Development is a political term, says the University of London’s School of Oriental and African Studies (SOAS), used to reflect and justify a variety of different agendas, with a multitude of meanings. Pursuing this development is often seen as something that is done by one group to another and involves the natural environment. SOAS adds: “Development is about the conversion of natural resources into cultural resources…the environment is both a source and a sink in relation to economic processes: it is a source of raw materials and energy and a sink pollution.

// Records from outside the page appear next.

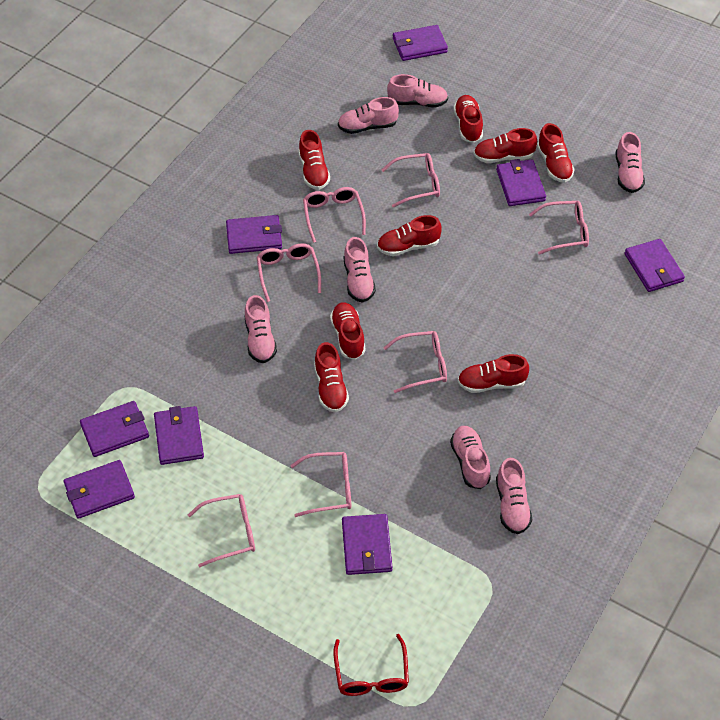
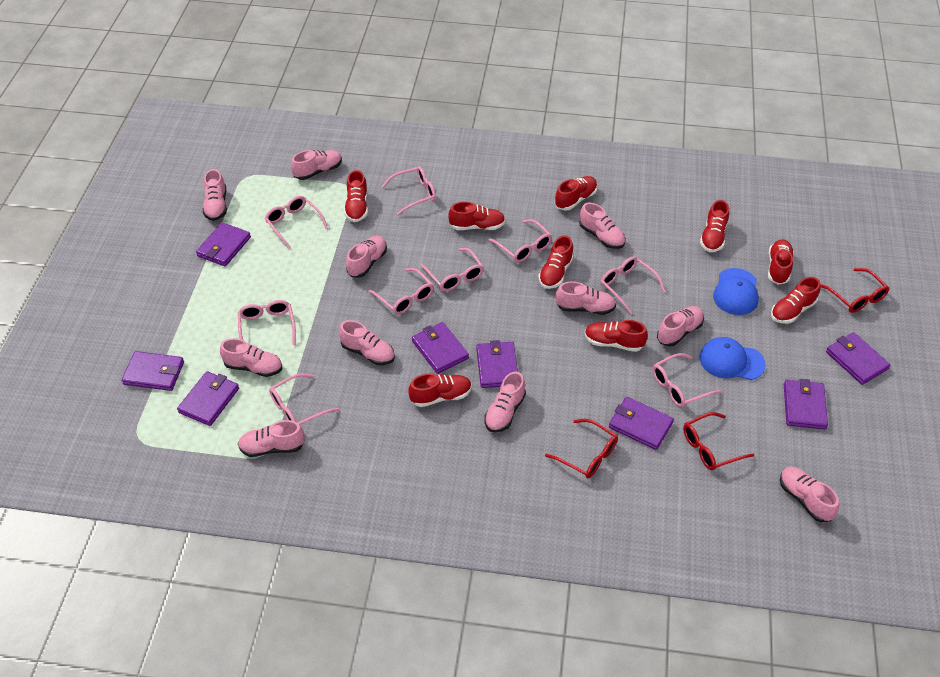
blue cap: 0 -> 2
pink glasses: 7 -> 9
pink shoe: 7 -> 11
red glasses: 1 -> 3
red shoe: 8 -> 9

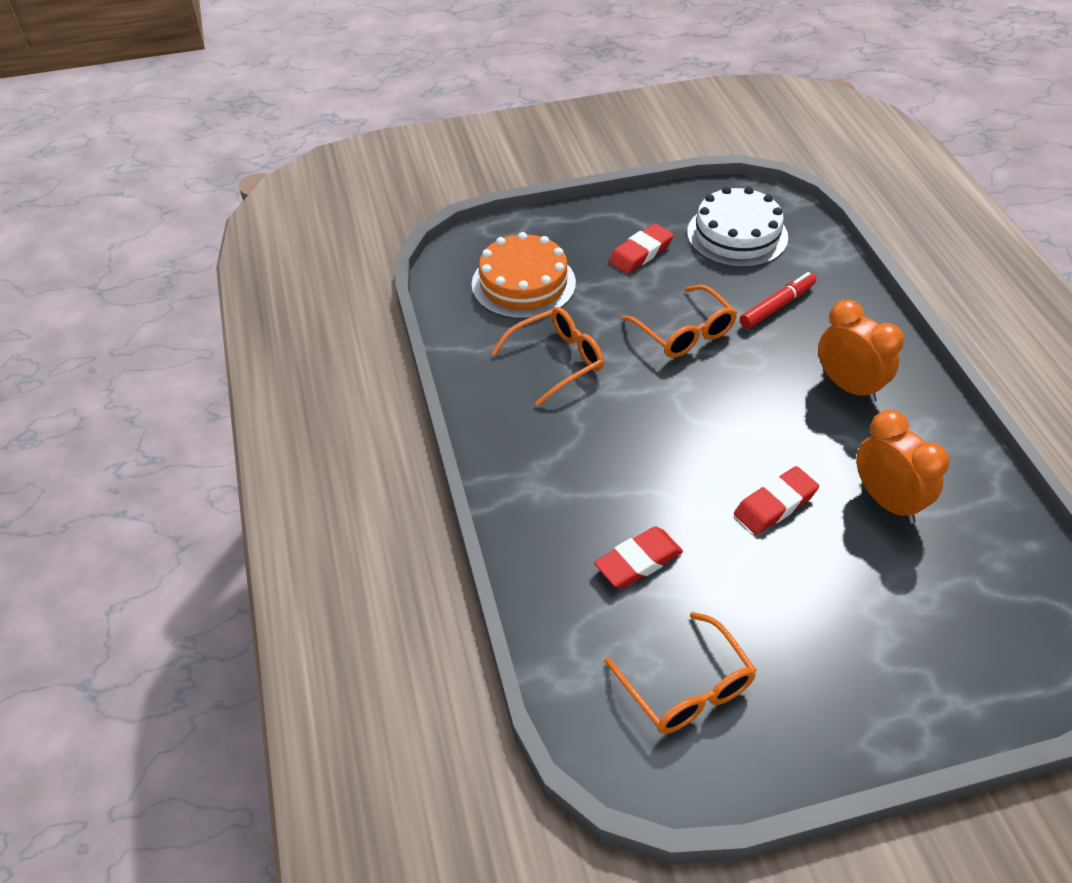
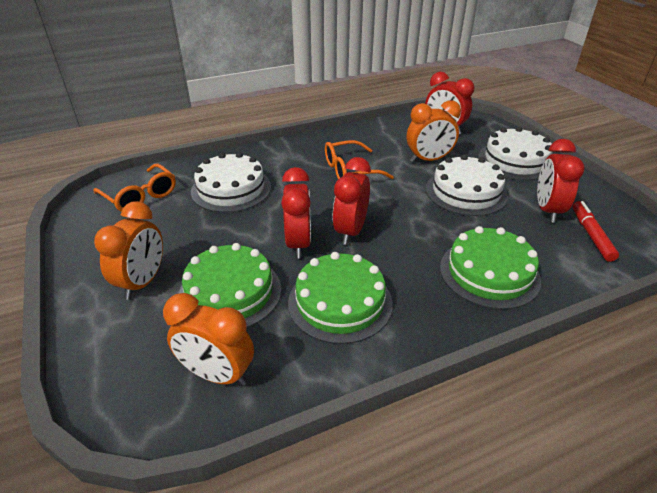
green cake: 0 -> 3
orange cake: 1 -> 0
orange clock: 2 -> 3
orange glasses: 3 -> 2
red clock: 0 -> 4
red eraser: 3 -> 0
white cake: 1 -> 3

Why are citizens being overwhelmed with other illnesses from the continued and prolonged pollution of the Rio Cobre while the MEGJC, through its National Environment and Planning Agency/Natural Resources Conservation Authority , has overall responsibility for enforcing the ‘Conservation of Natural Resources (Wastewater and Sludge)’ 2013 Regulations’? Its 2013 report reads: “Some wells in the Rio Cobre, Black River and Martha Brae basins have been abandoned due to pollution from commercial effluent discharged from alumina refining and rum distillery operations. . The severe pollution of Kingston Harbor is due in part to commercial effluent and sewage discharges from facilities in the Kingston Metropolitan Area (KMR) and the Rio Cobre Basin.
Kudos to the Prime Minister for visiting and reassuring families in downtown Kingston affected by the recent fires. The MEGJC, it seems, applies “urban renewal” loosely. the gleaner the August 12 editorial clarified this term.
However, why is Jamaica pushing for “renewal” when globally the international agenda of the UN’s “Sustainable Development Goals” and the “New Urban Agenda” of UN-Habitat appropriate “urban regeneration”? This includes the redevelopment of brownfields – areas that were previously used, now disused or abandoned land; densification – as contained in the NEPA Interim Development Ordinance of 2017; and densification – transforming areas into compact, higher-density areas centered around public transport. According to UN-Habitat, regeneration offers “diversification of economic activities, preservation and reuse of heritage, reactivation of public space and strengthening of service delivery”. Let us apply “urban regeneration”, especially in downtown Kingston, to curb the spread of development disease. A method was suggested by the gleaner editorial of August 22 to preserve stations. They are outstanding examples of the Jamaican vernacular style of architecture.
The community spread of developmental disease makes ‘tan a yu yaad’ unappealing to any Jamaican. The economyglobale.com The website reports that Jamaica ranks second on a list of 177 countries for “human drain and brain drain”.